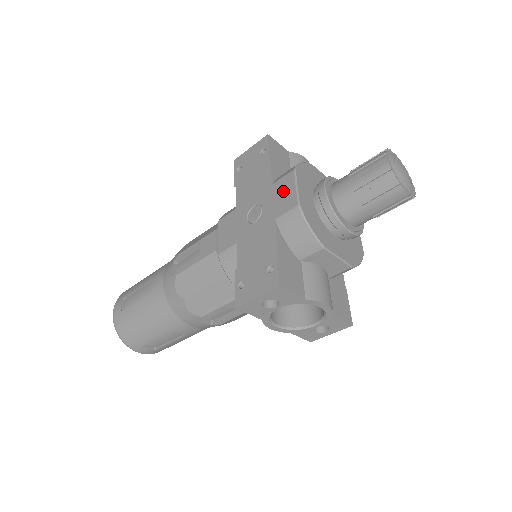
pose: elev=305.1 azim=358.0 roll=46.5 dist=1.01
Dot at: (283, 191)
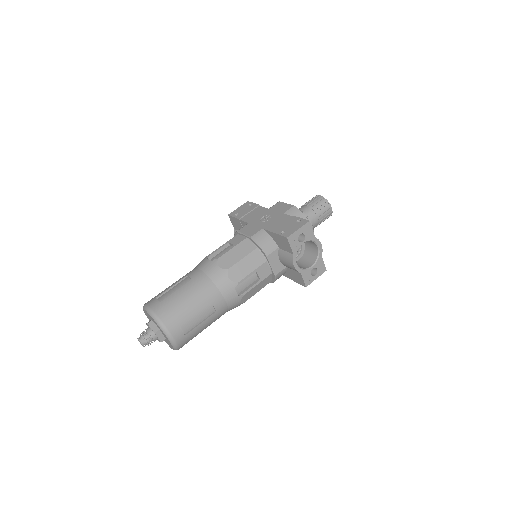
Dot at: (279, 207)
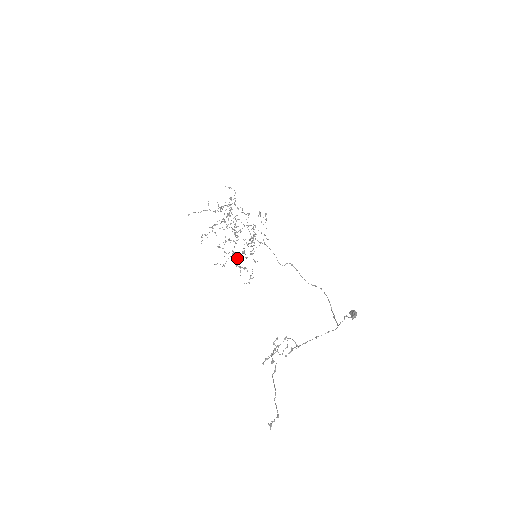
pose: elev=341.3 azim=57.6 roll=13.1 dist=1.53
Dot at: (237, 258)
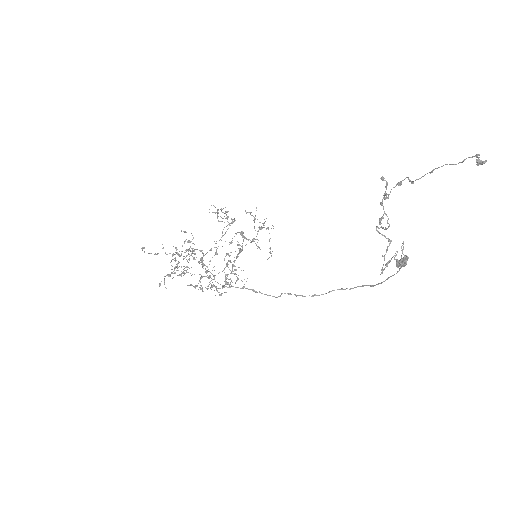
Dot at: (220, 294)
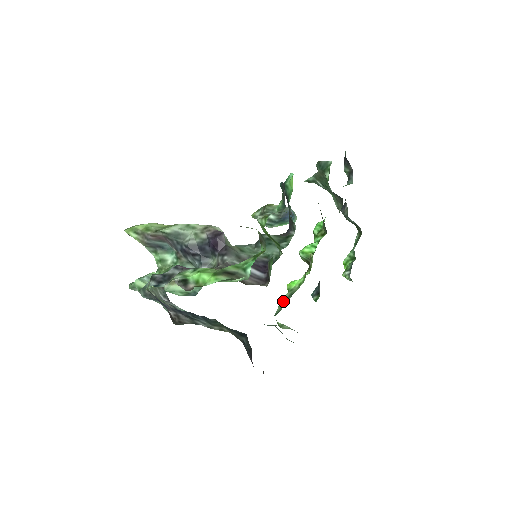
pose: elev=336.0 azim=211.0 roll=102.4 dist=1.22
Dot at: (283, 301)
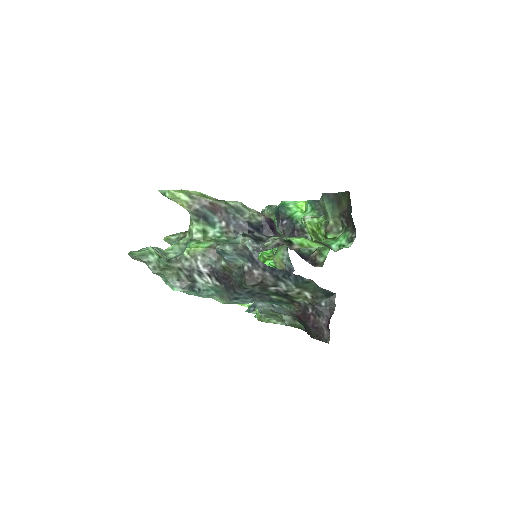
Dot at: occluded
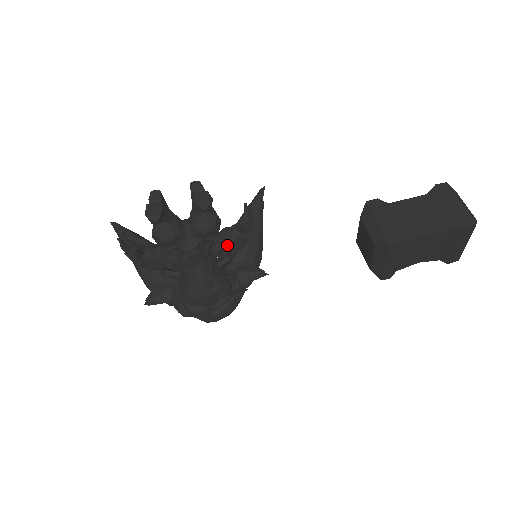
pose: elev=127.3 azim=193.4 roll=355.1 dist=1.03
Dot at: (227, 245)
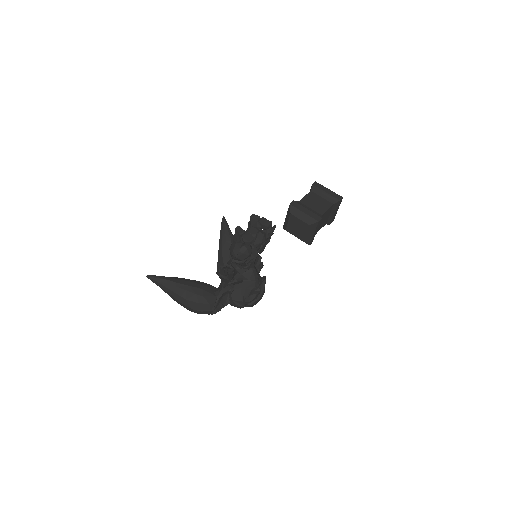
Dot at: (260, 250)
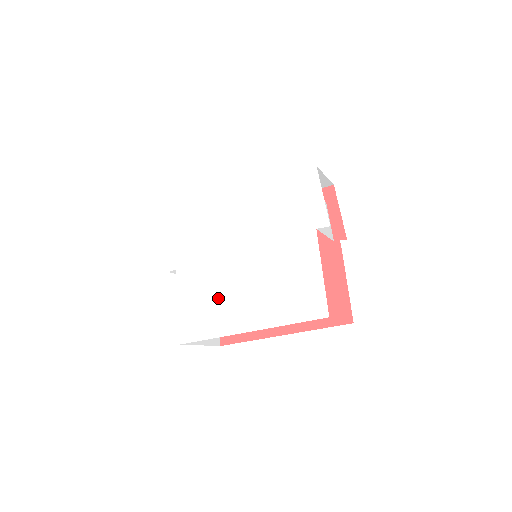
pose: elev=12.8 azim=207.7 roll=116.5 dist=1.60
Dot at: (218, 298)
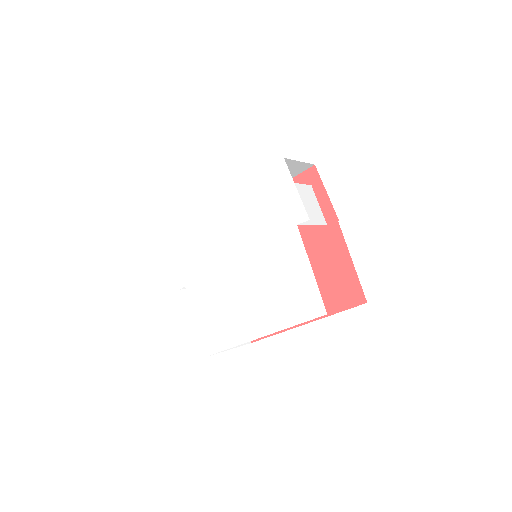
Dot at: (226, 309)
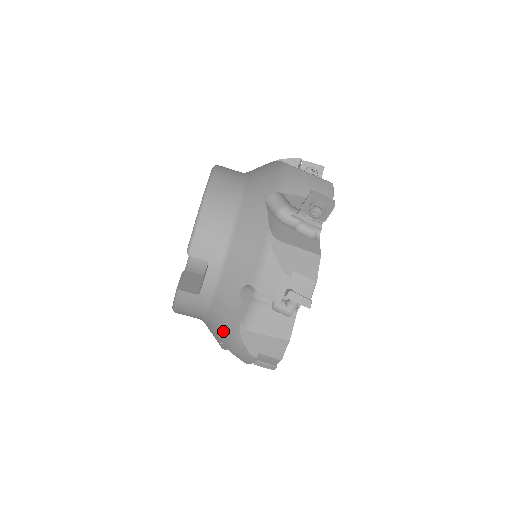
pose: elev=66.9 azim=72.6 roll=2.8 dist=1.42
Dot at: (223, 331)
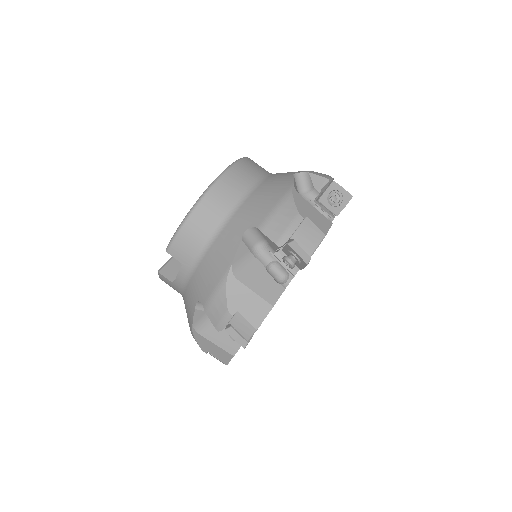
Dot at: occluded
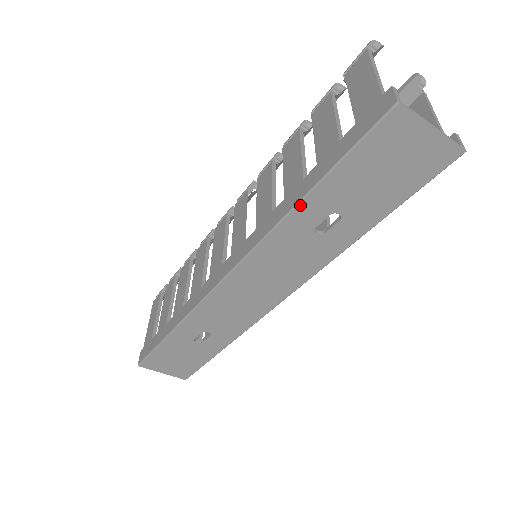
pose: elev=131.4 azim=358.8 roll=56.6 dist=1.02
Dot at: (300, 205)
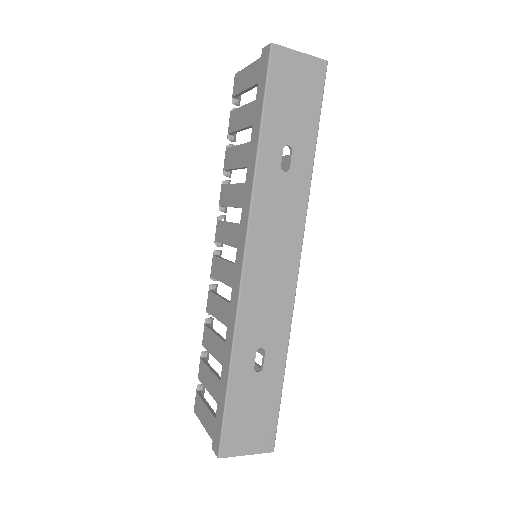
Dot at: (260, 149)
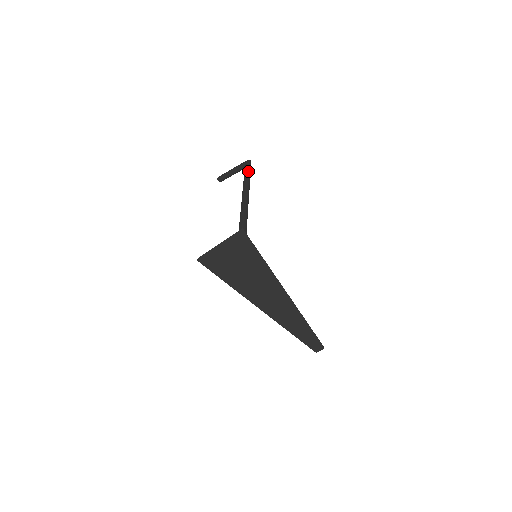
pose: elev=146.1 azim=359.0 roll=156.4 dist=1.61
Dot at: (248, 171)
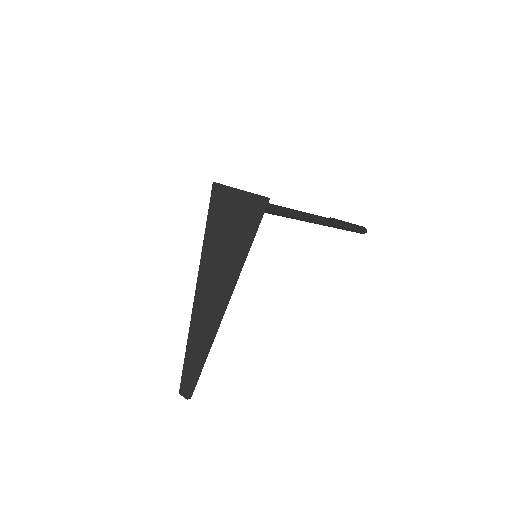
Dot at: (352, 225)
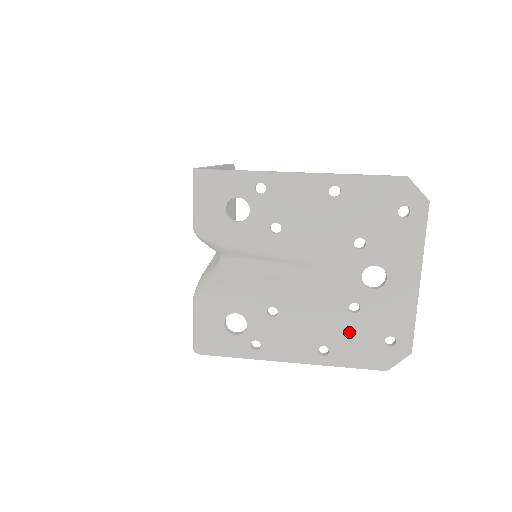
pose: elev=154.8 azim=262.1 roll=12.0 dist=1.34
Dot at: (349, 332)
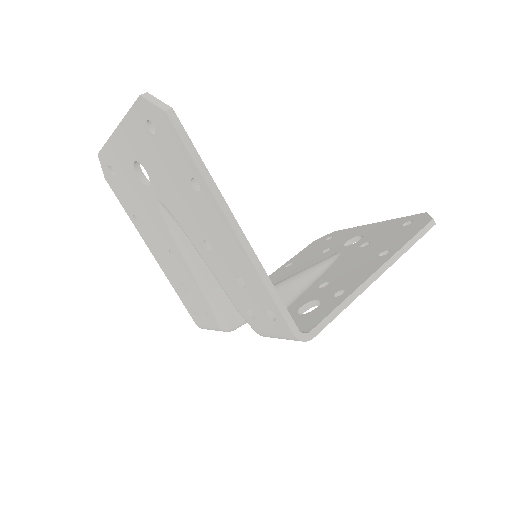
Dot at: occluded
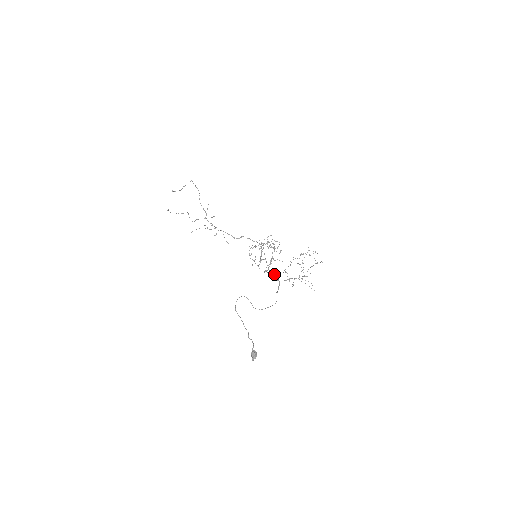
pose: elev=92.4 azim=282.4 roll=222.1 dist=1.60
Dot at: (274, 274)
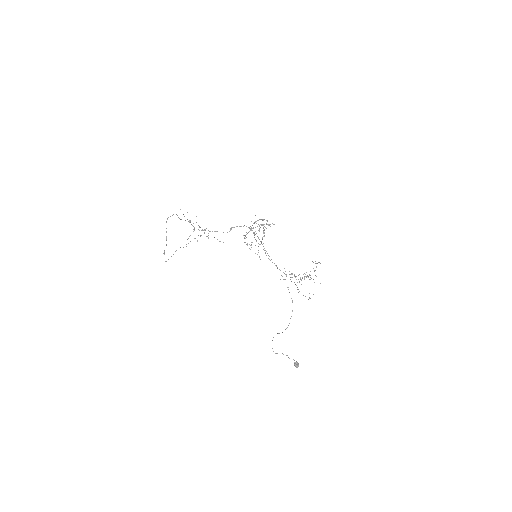
Dot at: occluded
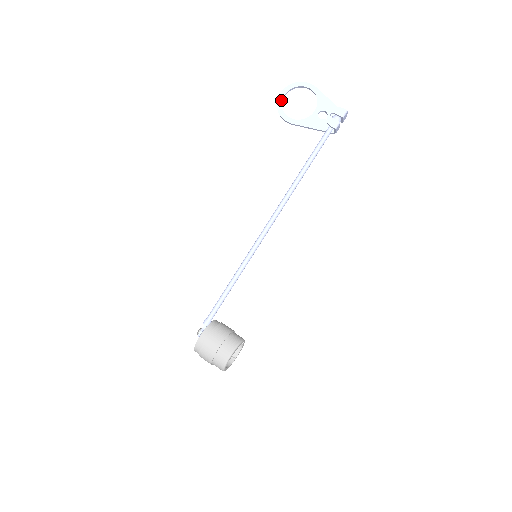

┄┄┄┄┄┄

> [The problem]: Copy the part of the listing that opens with the line containing "pose: elev=341.3 azim=57.6" and closes with the line containing "Dot at: (260, 250)", including both of those lines. Leave the pictures out of your copy.

> [Right answer]:
pose: elev=341.3 azim=57.6 roll=13.1 dist=1.53
Dot at: (237, 258)
Dot at: (220, 294)
pose: elev=336.0 azim=211.0 roll=102.4 dist=1.22
Dot at: (283, 301)
Dot at: occluded
pose: elev=127.3 azim=193.4 roll=355.1 dist=1.03
Dot at: (227, 245)
Dot at: (260, 250)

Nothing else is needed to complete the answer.